Carriage of Extended-Spectrum Beta-Lactamase-Plasmids Does Not Reduce Fitness but Enhances Virulence in Some Strains of Pandemic E. Coli Lineages

Front Microbiol. 2016 Mar 17;7:336. doi: 10.3389/fmicb.2016.00336. eCollection 2016.

Abstract

Pathogenic ESBL-producing E. coli lineages occur frequently worldwide, not only in a human health context but in animals and the environment, also in settings with low antimicrobial pressures. This study investigated the fitness costs of ESBL-plasmids and their influence on chromosomally encoded features associated with virulence, such as those involved in the planktonic and sessile behaviors of ST131 and ST648 E. coli. ESBL-plasmid-carrying wild-type E. coli strains, their corresponding ESBL-plasmid-"cured" variants (PCV), and complementary ESBL-carrying transformants were comparatively analyzed using growth curves, Omnilog® phenotype microarray (PM) assays, macrocolony and biofilm formation, swimming motility, and RNA sequence analysis. Growth curves and PM results pointed toward similar growth and metabolic behaviors among the strains. Phenotypic differences in some strains were detected, including enhanced curli fimbriae and/or cellulose production as well as a reduced swimming capacity of some ESBL-carrying strains, as compared to their respective PCVs. RNA sequencing mostly confirmed the phenotypic results, suggesting that the chromosomally encoded csgD pathway is a key factor involved.

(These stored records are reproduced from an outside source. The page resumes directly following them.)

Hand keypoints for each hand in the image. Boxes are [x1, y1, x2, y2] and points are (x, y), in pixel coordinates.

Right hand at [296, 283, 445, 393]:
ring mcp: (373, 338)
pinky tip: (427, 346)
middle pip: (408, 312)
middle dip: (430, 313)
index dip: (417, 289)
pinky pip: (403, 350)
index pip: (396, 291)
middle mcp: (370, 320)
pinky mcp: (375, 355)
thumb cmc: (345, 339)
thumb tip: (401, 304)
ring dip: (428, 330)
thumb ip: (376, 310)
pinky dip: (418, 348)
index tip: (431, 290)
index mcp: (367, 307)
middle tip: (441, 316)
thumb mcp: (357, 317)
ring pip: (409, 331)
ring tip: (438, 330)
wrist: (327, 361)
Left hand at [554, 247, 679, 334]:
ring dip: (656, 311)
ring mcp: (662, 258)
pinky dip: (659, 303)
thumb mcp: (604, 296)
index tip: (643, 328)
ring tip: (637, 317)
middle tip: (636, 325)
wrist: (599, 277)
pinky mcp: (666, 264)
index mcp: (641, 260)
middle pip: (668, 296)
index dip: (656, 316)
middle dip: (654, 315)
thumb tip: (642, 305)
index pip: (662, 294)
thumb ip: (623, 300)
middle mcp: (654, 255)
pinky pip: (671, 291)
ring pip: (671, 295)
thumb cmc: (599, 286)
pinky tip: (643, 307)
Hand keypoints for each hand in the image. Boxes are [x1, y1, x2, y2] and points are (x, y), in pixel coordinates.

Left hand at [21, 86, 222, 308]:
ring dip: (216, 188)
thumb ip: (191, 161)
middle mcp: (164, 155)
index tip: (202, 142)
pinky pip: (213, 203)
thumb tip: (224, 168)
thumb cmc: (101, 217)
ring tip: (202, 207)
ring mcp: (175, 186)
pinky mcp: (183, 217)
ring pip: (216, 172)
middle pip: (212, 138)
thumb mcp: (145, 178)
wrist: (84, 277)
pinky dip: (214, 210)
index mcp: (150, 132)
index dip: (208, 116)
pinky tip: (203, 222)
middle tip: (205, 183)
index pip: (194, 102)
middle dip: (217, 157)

These results contradict the hypothesis that ESBL-plasmid-carriage leads to a fitness loss in ESBL-carrying strains. Instead, the results indicate an influence of some ESBL-plasmids on chromosomally encoded features associated with virulence in some E. coli strains. In conclusion, apart from antibiotic resistance selective advantages, ESBL-plasmid-carriage may also lead to enhanced virulence or adaption to specific habitats in some strains of pandemic ESBL-producing E. coli lineages.

Keywords: ESBL-plasmids; ESBL-producing E. coli; biofilm formation; enhanced virulence; fitness costs; plasmid and host interaction.